Stored data
•••••

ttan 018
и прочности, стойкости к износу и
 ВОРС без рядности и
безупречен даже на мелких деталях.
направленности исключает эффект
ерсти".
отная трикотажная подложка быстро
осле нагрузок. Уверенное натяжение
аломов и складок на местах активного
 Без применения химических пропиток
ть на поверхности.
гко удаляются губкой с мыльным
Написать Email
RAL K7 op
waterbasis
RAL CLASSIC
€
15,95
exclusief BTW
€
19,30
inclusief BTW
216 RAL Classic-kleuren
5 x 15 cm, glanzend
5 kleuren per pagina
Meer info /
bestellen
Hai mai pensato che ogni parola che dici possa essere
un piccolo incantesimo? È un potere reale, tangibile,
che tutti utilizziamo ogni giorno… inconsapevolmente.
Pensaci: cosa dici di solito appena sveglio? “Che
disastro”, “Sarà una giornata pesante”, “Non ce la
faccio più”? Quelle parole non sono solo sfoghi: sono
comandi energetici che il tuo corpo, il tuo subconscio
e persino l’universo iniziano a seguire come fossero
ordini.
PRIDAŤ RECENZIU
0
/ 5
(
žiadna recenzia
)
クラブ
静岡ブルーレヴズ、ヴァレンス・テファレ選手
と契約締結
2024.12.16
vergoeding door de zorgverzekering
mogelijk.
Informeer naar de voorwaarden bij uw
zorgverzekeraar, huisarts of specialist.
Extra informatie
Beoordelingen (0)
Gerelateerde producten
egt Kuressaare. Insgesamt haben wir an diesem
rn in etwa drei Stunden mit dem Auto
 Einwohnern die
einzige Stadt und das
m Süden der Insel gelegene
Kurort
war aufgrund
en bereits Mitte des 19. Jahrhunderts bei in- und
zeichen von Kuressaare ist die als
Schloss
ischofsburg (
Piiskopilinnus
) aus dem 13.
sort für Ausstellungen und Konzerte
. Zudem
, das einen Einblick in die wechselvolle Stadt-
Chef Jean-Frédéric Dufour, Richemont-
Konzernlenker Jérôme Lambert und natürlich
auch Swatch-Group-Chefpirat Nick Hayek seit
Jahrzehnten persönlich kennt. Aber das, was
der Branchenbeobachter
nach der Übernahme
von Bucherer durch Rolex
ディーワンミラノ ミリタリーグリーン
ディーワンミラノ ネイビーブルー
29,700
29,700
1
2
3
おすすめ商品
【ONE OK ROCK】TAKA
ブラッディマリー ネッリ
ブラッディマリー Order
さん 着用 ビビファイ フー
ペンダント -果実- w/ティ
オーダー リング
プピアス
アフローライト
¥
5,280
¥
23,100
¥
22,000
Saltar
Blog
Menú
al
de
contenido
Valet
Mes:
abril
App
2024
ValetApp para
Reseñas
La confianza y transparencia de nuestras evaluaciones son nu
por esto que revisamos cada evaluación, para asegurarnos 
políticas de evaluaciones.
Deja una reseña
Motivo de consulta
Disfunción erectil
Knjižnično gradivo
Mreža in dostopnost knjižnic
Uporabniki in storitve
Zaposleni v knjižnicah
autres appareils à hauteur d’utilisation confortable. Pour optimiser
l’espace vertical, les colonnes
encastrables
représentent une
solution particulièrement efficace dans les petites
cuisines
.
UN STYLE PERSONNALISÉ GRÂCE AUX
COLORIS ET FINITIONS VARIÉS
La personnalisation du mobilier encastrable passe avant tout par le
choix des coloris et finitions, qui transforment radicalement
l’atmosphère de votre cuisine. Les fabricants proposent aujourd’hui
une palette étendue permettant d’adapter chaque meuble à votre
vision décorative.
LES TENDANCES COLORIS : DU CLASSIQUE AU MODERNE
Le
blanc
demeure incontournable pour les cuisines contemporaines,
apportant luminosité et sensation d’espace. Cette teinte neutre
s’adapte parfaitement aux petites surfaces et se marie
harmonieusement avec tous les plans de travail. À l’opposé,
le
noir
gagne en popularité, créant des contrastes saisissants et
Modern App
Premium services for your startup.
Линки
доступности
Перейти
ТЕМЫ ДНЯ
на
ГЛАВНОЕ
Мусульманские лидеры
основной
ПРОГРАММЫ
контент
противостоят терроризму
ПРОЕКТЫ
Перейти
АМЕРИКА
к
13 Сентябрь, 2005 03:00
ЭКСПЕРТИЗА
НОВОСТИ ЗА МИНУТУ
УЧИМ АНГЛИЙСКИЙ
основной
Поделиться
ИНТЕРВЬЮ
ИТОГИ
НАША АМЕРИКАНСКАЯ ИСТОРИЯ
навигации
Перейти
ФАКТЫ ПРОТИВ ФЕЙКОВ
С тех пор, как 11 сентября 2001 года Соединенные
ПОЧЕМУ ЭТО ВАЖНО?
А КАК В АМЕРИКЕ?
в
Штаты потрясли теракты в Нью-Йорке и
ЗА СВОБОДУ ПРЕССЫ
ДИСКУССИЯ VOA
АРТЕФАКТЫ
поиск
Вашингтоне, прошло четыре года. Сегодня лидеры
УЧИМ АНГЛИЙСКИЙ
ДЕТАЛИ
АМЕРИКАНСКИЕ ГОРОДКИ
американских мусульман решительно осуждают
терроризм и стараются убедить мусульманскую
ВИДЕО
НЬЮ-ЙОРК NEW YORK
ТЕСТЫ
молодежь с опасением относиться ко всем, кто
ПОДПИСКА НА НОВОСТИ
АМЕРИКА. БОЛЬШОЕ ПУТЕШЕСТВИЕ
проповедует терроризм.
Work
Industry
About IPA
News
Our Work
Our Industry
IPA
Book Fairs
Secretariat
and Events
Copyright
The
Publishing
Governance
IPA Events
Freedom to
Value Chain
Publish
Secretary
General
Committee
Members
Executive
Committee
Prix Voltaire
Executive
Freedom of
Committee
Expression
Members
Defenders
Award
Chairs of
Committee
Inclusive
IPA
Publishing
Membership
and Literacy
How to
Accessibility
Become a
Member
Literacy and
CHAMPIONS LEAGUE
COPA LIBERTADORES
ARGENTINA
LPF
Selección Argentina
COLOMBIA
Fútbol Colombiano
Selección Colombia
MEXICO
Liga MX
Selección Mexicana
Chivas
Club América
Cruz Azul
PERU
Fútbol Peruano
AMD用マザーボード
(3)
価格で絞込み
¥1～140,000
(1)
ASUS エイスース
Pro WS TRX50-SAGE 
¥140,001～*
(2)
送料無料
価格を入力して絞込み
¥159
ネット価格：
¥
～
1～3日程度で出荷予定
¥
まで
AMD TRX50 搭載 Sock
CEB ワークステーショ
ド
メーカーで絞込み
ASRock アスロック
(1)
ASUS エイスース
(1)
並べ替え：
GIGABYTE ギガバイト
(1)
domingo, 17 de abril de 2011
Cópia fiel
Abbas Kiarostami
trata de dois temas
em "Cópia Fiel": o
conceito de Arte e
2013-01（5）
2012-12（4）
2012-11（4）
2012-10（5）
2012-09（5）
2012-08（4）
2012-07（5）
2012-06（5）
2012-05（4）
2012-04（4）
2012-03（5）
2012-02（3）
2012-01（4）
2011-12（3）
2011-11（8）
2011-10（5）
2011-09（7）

•••••

== TO DO ==
The lines to copy run from the first line of the entries to the line containing "Konzernlenker Jérôme Lambert und natürlich"; copy them exactly and output nothing else.

== RESPONSE ==
ttan 018
и прочности, стойкости к износу и
 ВОРС без рядности и
безупречен даже на мелких деталях.
направленности исключает эффект
ерсти".
отная трикотажная подложка быстро
осле нагрузок. Уверенное натяжение
аломов и складок на местах активного
 Без применения химических пропиток
ть на поверхности.
гко удаляются губкой с мыльным
Написать Email
RAL K7 op
waterbasis
RAL CLASSIC
€
15,95
exclusief BTW
€
19,30
inclusief BTW
216 RAL Classic-kleuren
5 x 15 cm, glanzend
5 kleuren per pagina
Meer info /
bestellen
Hai mai pensato che ogni parola che dici possa essere
un piccolo incantesimo? È un potere reale, tangibile,
che tutti utilizziamo ogni giorno… inconsapevolmente.
Pensaci: cosa dici di solito appena sveglio? “Che
disastro”, “Sarà una giornata pesante”, “Non ce la
faccio più”? Quelle parole non sono solo sfoghi: sono
comandi energetici che il tuo corpo, il tuo subconscio
e persino l’universo iniziano a seguire come fossero
ordini.
PRIDAŤ RECENZIU
0
/ 5
(
žiadna recenzia
)
クラブ
静岡ブルーレヴズ、ヴァレンス・テファレ選手
と契約締結
2024.12.16
vergoeding door de zorgverzekering
mogelijk.
Informeer naar de voorwaarden bij uw
zorgverzekeraar, huisarts of specialist.
Extra informatie
Beoordelingen (0)
Gerelateerde producten
egt Kuressaare. Insgesamt haben wir an diesem
rn in etwa drei Stunden mit dem Auto
 Einwohnern die
einzige Stadt und das
m Süden der Insel gelegene
Kurort
war aufgrund
en bereits Mitte des 19. Jahrhunderts bei in- und
zeichen von Kuressaare ist die als
Schloss
ischofsburg (
Piiskopilinnus
) aus dem 13.
sort für Ausstellungen und Konzerte
. Zudem
, das einen Einblick in die wechselvolle Stadt-
Chef Jean-Frédéric Dufour, Richemont-
Konzernlenker Jérôme Lambert und natürlich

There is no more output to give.